#### [DIRECTIVE]
Skip the pictures. Transcribe the rest of the data below without changing a word.

#### [MATERIAL PROVIDED]
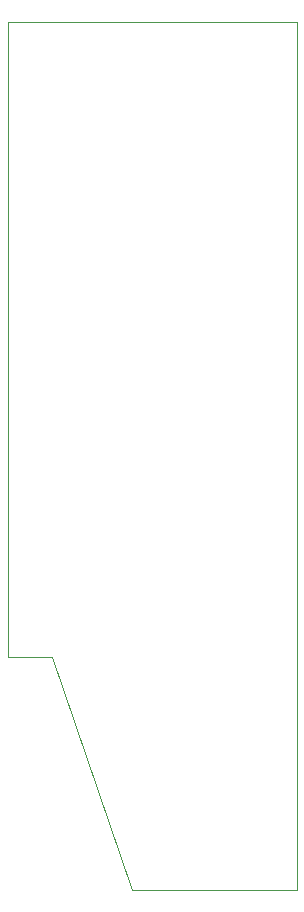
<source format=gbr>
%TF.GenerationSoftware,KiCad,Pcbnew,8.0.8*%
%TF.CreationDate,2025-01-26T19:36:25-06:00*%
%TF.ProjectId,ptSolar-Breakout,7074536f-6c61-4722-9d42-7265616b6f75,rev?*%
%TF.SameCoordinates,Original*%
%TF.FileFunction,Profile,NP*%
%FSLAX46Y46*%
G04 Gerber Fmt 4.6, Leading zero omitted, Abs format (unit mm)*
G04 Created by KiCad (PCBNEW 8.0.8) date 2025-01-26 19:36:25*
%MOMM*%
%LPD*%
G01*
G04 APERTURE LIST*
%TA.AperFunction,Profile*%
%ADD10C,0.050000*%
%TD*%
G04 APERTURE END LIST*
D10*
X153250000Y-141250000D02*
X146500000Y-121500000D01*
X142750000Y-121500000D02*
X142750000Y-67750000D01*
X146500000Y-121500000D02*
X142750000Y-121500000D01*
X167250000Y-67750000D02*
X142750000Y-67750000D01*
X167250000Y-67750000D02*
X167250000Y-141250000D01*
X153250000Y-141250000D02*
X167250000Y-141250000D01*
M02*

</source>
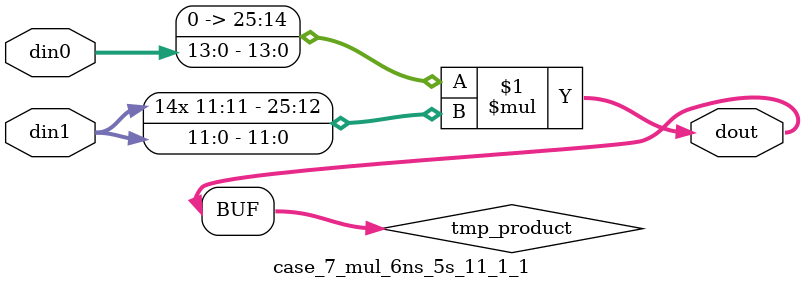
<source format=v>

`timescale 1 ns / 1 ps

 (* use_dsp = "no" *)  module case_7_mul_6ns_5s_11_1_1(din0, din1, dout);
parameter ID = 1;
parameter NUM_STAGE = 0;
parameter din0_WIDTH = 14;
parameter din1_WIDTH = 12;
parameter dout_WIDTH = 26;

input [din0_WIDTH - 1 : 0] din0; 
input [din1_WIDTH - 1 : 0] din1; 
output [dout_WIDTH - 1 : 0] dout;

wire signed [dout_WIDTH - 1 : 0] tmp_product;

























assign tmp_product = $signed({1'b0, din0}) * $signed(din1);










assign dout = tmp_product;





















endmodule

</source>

#### [EXPECTED ANSWER]
<source format=gbr>
%TF.GenerationSoftware,KiCad,Pcbnew,8.0.8*%
%TF.CreationDate,2025-01-26T19:36:25-06:00*%
%TF.ProjectId,ptSolar-Breakout,7074536f-6c61-4722-9d42-7265616b6f75,rev?*%
%TF.SameCoordinates,Original*%
%TF.FileFunction,Profile,NP*%
%FSLAX46Y46*%
G04 Gerber Fmt 4.6, Leading zero omitted, Abs format (unit mm)*
G04 Created by KiCad (PCBNEW 8.0.8) date 2025-01-26 19:36:25*
%MOMM*%
%LPD*%
G01*
G04 APERTURE LIST*
%TA.AperFunction,Profile*%
%ADD10C,0.050000*%
%TD*%
G04 APERTURE END LIST*
D10*
X153250000Y-141250000D02*
X146500000Y-121500000D01*
X142750000Y-121500000D02*
X142750000Y-67750000D01*
X146500000Y-121500000D02*
X142750000Y-121500000D01*
X167250000Y-67750000D02*
X142750000Y-67750000D01*
X167250000Y-67750000D02*
X167250000Y-141250000D01*
X153250000Y-141250000D02*
X167250000Y-141250000D01*
M02*

</source>
<source format=v>

`timescale 1 ns / 1 ps

 (* use_dsp = "no" *)  module case_7_mul_6ns_5s_11_1_1(din0, din1, dout);
parameter ID = 1;
parameter NUM_STAGE = 0;
parameter din0_WIDTH = 14;
parameter din1_WIDTH = 12;
parameter dout_WIDTH = 26;

input [din0_WIDTH - 1 : 0] din0; 
input [din1_WIDTH - 1 : 0] din1; 
output [dout_WIDTH - 1 : 0] dout;

wire signed [dout_WIDTH - 1 : 0] tmp_product;

























assign tmp_product = $signed({1'b0, din0}) * $signed(din1);










assign dout = tmp_product;





















endmodule

</source>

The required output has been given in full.